Working data ->
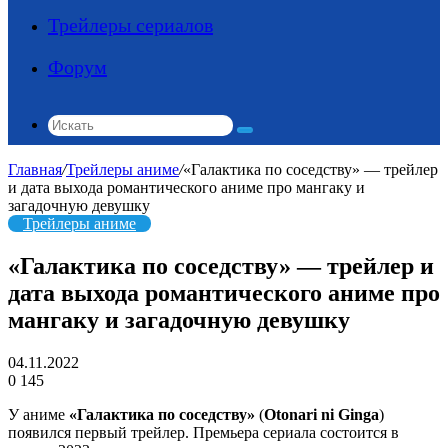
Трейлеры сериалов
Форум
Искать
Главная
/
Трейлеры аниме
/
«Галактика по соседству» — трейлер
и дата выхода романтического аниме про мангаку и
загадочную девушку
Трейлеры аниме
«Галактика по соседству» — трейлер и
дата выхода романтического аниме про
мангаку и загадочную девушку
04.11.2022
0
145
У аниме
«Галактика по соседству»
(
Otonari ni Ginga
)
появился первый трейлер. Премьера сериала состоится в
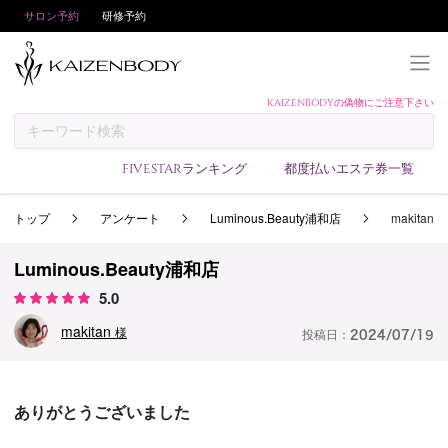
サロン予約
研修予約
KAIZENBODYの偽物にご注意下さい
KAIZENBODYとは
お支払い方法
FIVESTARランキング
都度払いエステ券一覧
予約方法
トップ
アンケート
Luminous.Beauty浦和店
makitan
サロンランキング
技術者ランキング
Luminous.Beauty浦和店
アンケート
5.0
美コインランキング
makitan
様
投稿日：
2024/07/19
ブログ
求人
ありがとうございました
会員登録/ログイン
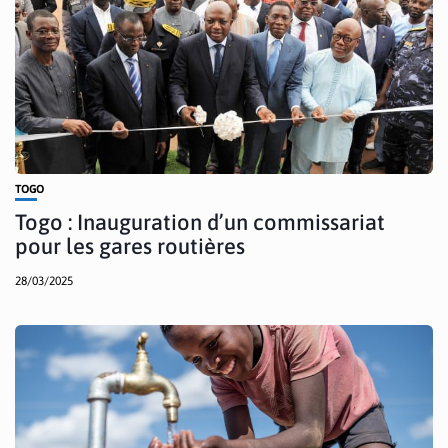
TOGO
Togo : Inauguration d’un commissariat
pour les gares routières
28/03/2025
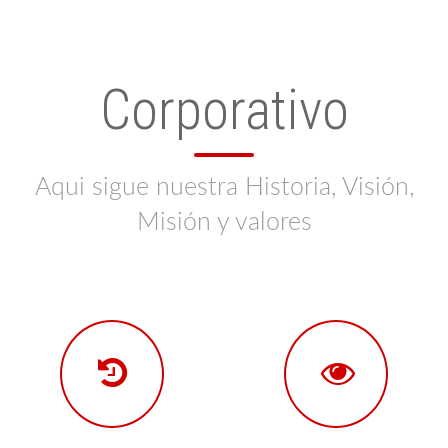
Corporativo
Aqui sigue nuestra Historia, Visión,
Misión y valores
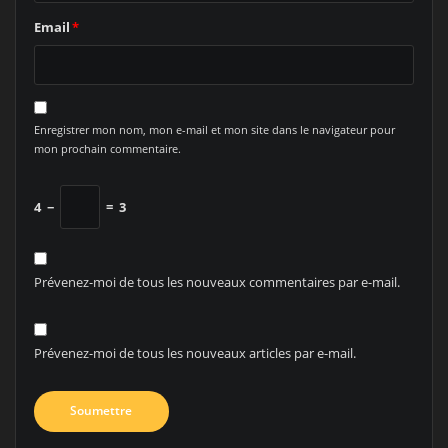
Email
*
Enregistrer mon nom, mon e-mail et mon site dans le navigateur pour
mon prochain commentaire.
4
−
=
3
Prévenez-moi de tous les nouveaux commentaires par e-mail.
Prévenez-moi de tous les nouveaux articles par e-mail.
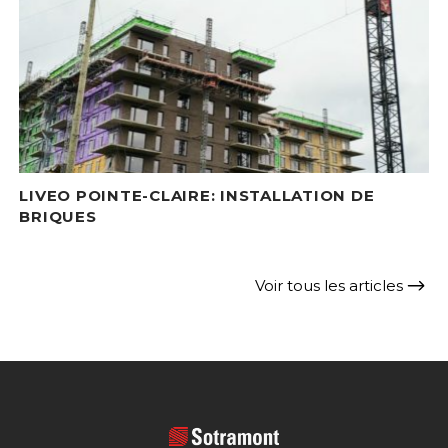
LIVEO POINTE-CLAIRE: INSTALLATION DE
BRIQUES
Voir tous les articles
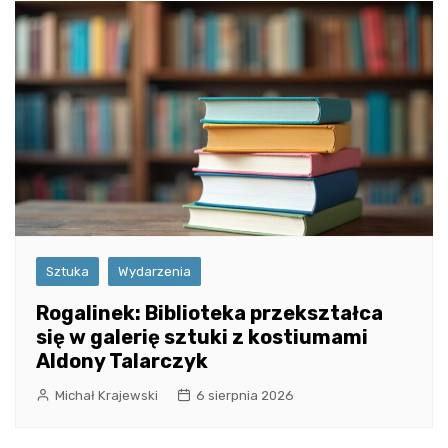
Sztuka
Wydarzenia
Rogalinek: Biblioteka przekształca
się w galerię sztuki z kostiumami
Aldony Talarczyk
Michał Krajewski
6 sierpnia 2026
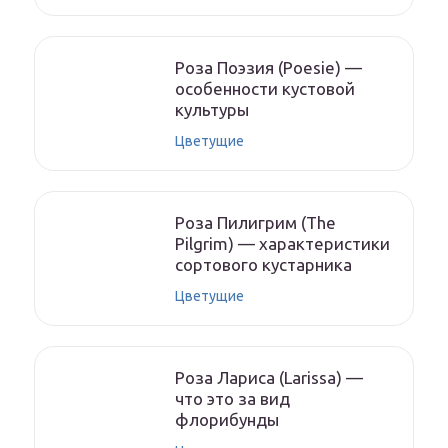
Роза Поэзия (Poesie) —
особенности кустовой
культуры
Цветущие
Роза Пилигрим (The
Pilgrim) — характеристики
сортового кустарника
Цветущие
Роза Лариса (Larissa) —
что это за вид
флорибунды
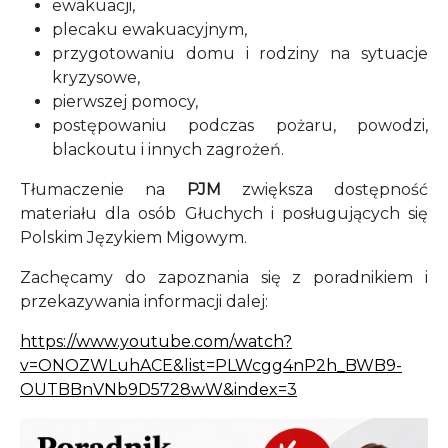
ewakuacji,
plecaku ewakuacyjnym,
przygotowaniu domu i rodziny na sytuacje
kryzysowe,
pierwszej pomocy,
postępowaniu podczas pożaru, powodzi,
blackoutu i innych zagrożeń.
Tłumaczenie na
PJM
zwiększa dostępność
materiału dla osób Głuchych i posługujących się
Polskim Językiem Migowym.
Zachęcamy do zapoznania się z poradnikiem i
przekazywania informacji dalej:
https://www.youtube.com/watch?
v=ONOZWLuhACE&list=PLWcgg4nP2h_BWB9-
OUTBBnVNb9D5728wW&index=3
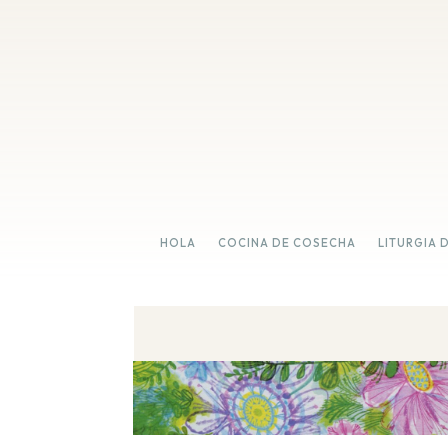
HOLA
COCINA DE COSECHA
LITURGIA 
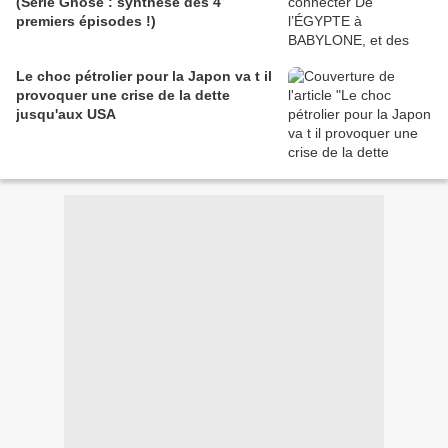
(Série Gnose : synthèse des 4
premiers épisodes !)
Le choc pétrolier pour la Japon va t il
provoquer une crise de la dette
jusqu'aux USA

Requirement ->
Show me each line of the listing above with "загадочную" in it.

Output below ->
загадочную девушку
мангаку и загадочную девушку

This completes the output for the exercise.